You think this is interesting? Wait until the next batch of quotes!
_The Myth of Addiction_. Here in the prologue section:
"...as the following chapters will attempt to show, our beliefs about drugs and drug users are largely inaccurate. We choose to believe in helpless junkies and evil pushers primarily because we want to believe in them, and because such beliefs serve functions for us. The helpless junkie only exists because we all want him/her to exist; and because drug research continues to make naive use of what people say about their addictions. It is now imperative that we start to view research based on what drug-users say about themselves in its true light; and in consequence, to expect something more dynamic and positive from those of us who encounter drug problems. The interrelationship of IV drug use with HIV/AIDS makes such a new dynamic and purposive perspective essential.

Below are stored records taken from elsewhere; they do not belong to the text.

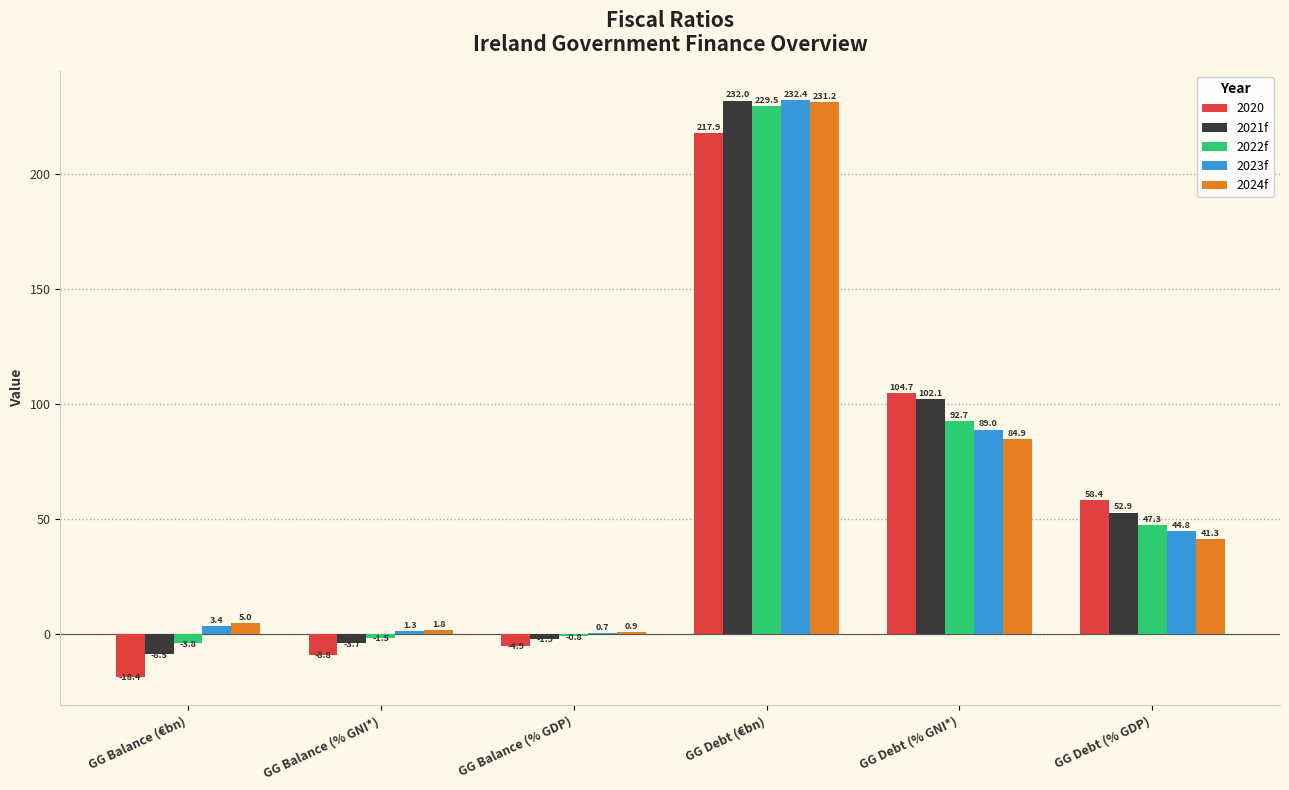

The 2023f series shows 133.3 at GG Debt (% GNI*). True or false?

False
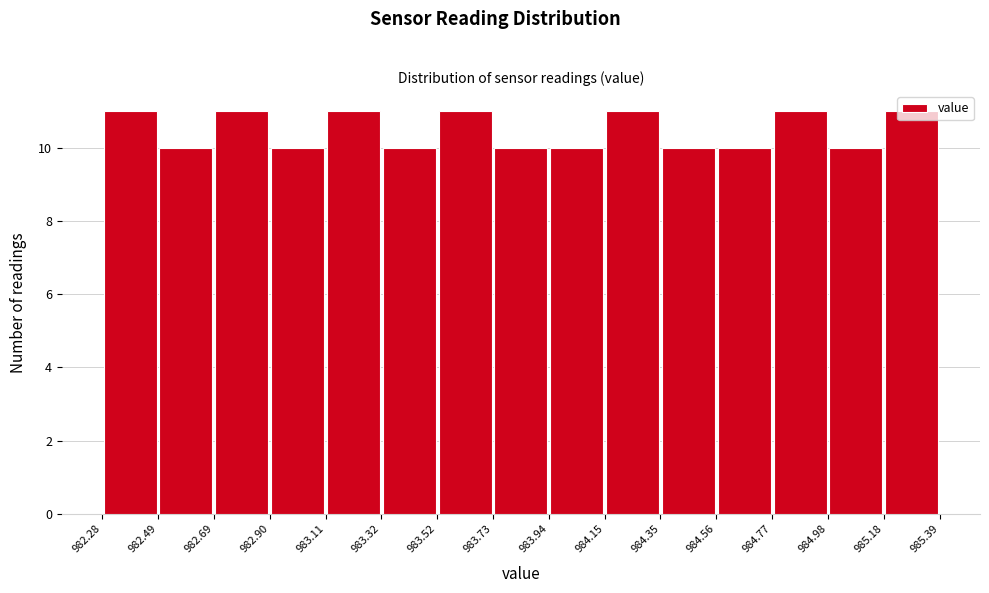

Reading left to right, list every bar in this chart as the range it spans on the x-axis followed by its height. The values are not printed on the chart, so give them approximately, as read against the axis.

982.28 to 982.49: 11
982.49 to 982.69: 10
982.69 to 982.90: 11
982.90 to 983.11: 10
983.11 to 983.32: 11
983.32 to 983.52: 10
983.52 to 983.73: 11
983.73 to 983.94: 10
983.94 to 984.15: 10
984.15 to 984.35: 11
984.35 to 984.56: 10
984.56 to 984.77: 10
984.77 to 984.98: 11
984.98 to 985.18: 10
985.18 to 985.39: 11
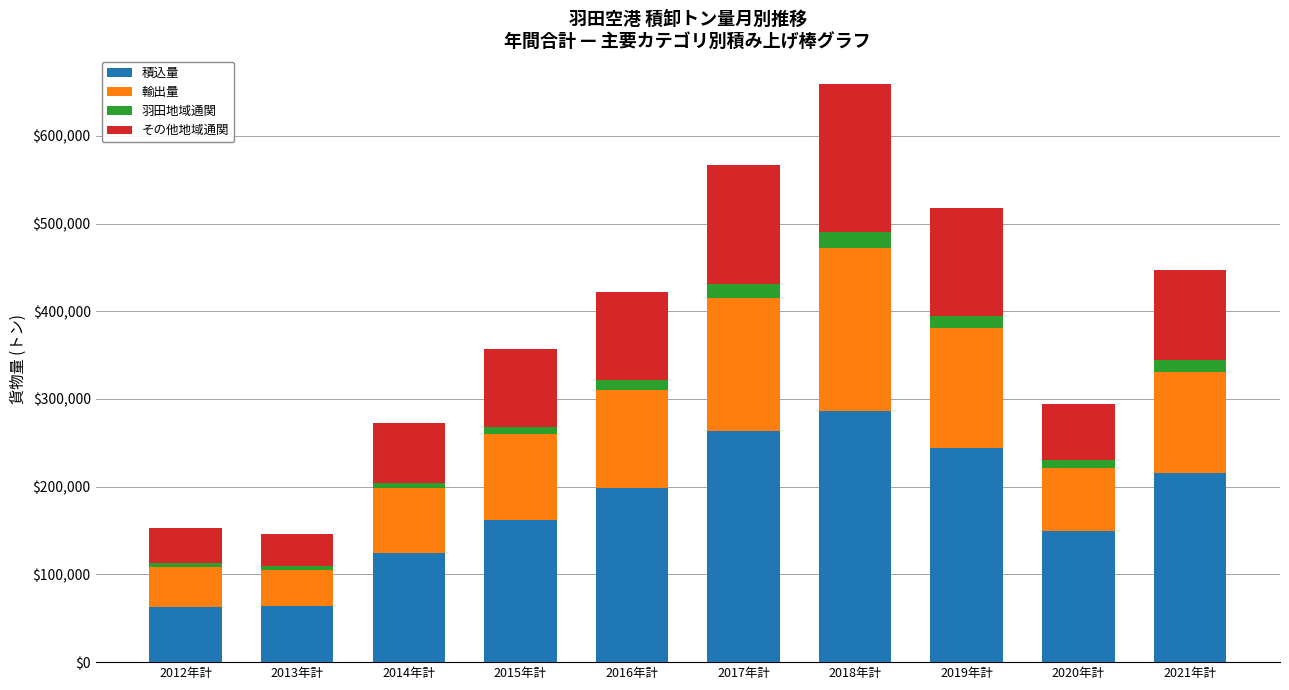

What is the highest value of the 積込量 series?

286519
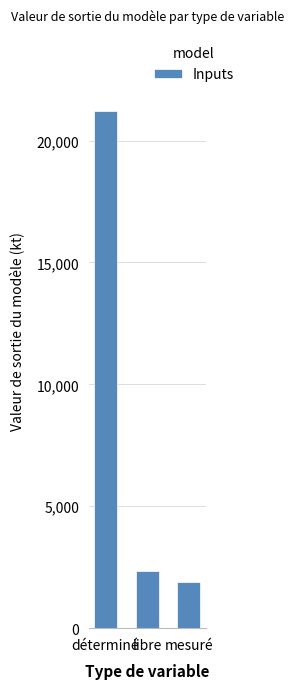

At which category does the chart reach its minimum across all series?

mesuré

And in chapter 4 (i guess):
"...craving is an alternative word which we can use to describe an experience of discomfort, and an accompanying desire to curtail or avoid it. If we examine craving from a Kelley-type standpoint, it looks as though a craving explanation is offered in circumstances where i) people consistently choose to reduce their discomfort, and ii) there is a consensus belief about the biological determinants of the discomfort. Thus, whilst drug users 'crave' (have to have) drugs and hungry people 'crave' food, people merely 'want' colour T.V. sets or holidays in Venice. The use of the word 'craving' is an interesting exercise in attribution, and its primary purpose is to convey how we are intended to perceive the addiction process. It refers to the fact that sometimes people feel a strong desire to use, or use more of, their preferred drug, but it gives the impression of an autonomous force whose power cannot be resisted; hence its attraction. In fact, whether people resist the experience depends on whether they have good reasons, or no good reasons, for doing so. People in the dentist's chair have a craving to get up and leave; but by and large they stay put.
"'Craving for cocaine or heroin may, like craving for nicotine in a smoker who has been nicotine free for many years, simply be triggered by memories of past experience. Like a cat that has tasted fish, a human that (sic) has tasted cocaine may be unwilling to give up the hope of repeating the experience. If this view is correct, then it may be more appropriate to look for the biological correlate of craving in the neurobiology of memory, and not in the neurobiology of positive reinforcement.'
"Wise (op cit) thus implies strongly that craving derives not from some drugrelated change to the reinforcement mechanisms of the brain which turns a 'want to' into a 'have to'; but more mundanely from people's simple recollections that some experience was pleasurable the last time it occurred, coupled to the hope that it might happen again. In other words, a 'want' deriving from the normal everyday pharmacology of memory; not a 'have to' underlaid by some alien drug-induced pharmacology."
quotes from here:
Wise (1990), in an account of 'Reward Pathways and Drug 'Craving' ' (pp 43-45) ( WISE, R.A. The role of reward pathways in the development of drug dependence. In Balfour, D.J.K., Psychotropic Drugs of Abuse. New York: Pergamon, 1990. )
i find this stuff highly demystifying! And i think this goes a ways in putting the "radical" back in 'radical faeries'!
Now, i wonder what *other* topics and concepts which are taken for granted might be critically explored as well!